Base de données - Présomption d'innocence

Pas de présomption d’innocence après condamnation ordinale en première instance :
(Cour de cassation, 1ère ch. civ., arrêt du 30 octobre 2013, n° 12-28.018)
Isabelle Lucas-Baloup

 

L’article 9-1 du code civil assure à chacun « le droit au respect de la présomption d’innocence ». Un chirurgien-dentiste, dans le contexte de la résiliation conflictuelle de la société civile de moyens qu’il avait contractée avec un confrère, avait adressé à plusieurs personnes du milieu médical une décision de l’Ordre des médecins prise à l’encontre de ce dernier, dont l’appel n’était pas encore jugé par la chambre disciplinaire nationale.

 

   Le médecin ainsi condamné par la chambre de première instance de son ordre avait saisi, sur le fondement de l’article 9-1, la juridiction civile afin d’obtenir des dommages-intérêts pour « violation de la présomption d’innocence » dont il se prévalait en raison de la diffusion de la décision ordinale de première instance l’ayant condamné.

 

   La Cour de cassation annule l’arrêt qui a condamné le chirurgien-dentiste à payer 3000 € de dommages-intérêts à son ancien associé médecin, en reprochant à la Cour d’appel d’Aix en Provence de n’avoir pas exposé en quoi cette décision était assimilable à une poursuite ou condamnation pénale, l’atteinte à la présomption d’innocence supposant que la personne soit publiquement présentée comme coupable de faits faisant l’objet d’une enquête ou d’une instruction judiciaire, ou d’une condamnation pénale.

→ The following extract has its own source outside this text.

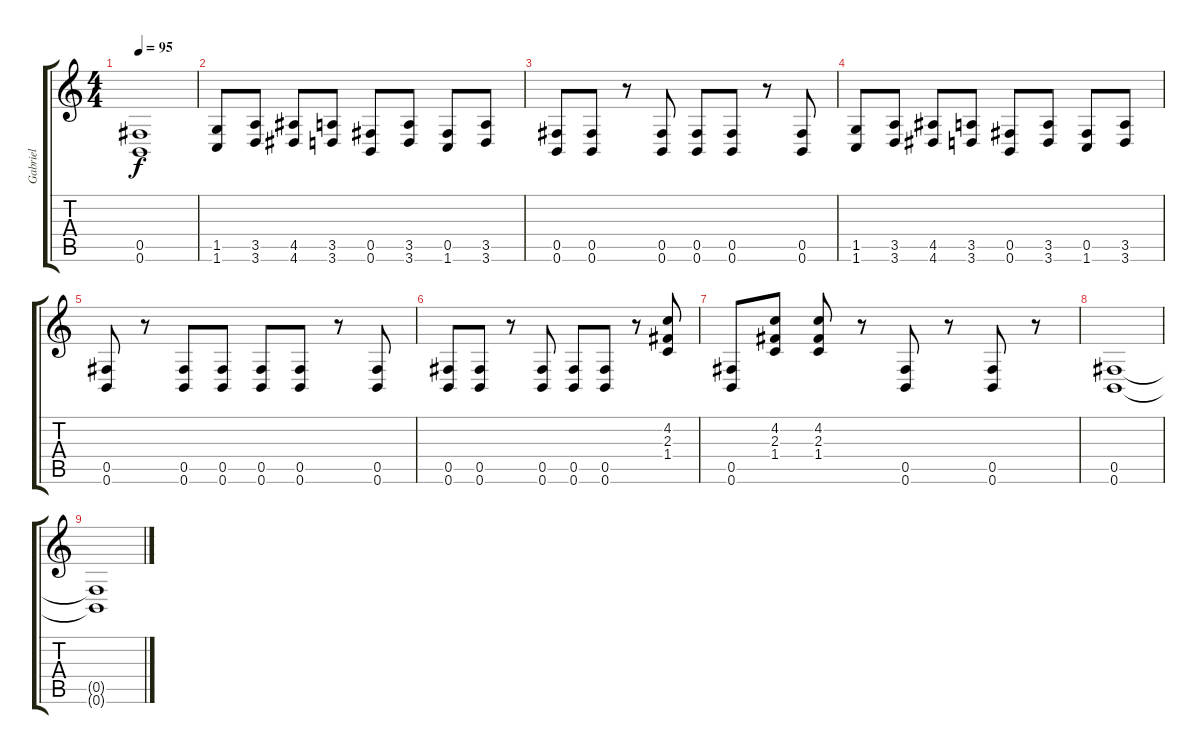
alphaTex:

Pénale, pas ordinale.

 

   En revanche, le chirurgien-dentiste avait été condamné (avec confirmation par un arrêt de la Cour de cassation du 10 avril 2013, n° 11-28.406, 1ère ch. civ.), sous astreinte de 500 € par infraction constatée, à faire cesser l’affichage d’un jugement ayant condamné son associé médecin à une peine d’amende pour abus de confiance, en ayant supprimé le passage du jugement relatif à l’argumentation par laquelle son associé avait plaidé sa relaxe et omis l’indication que le jugement était frappé d’appel. La Cour de cassation souligne que l’atteinte portée à la présomption d’innocence est réalisée chaque fois qu’avant sa condamnation irrévocable, une personne est publiquement présentée comme nécessairement coupable des faits pénalement répréhensibles pour lesquels elle est poursuivie.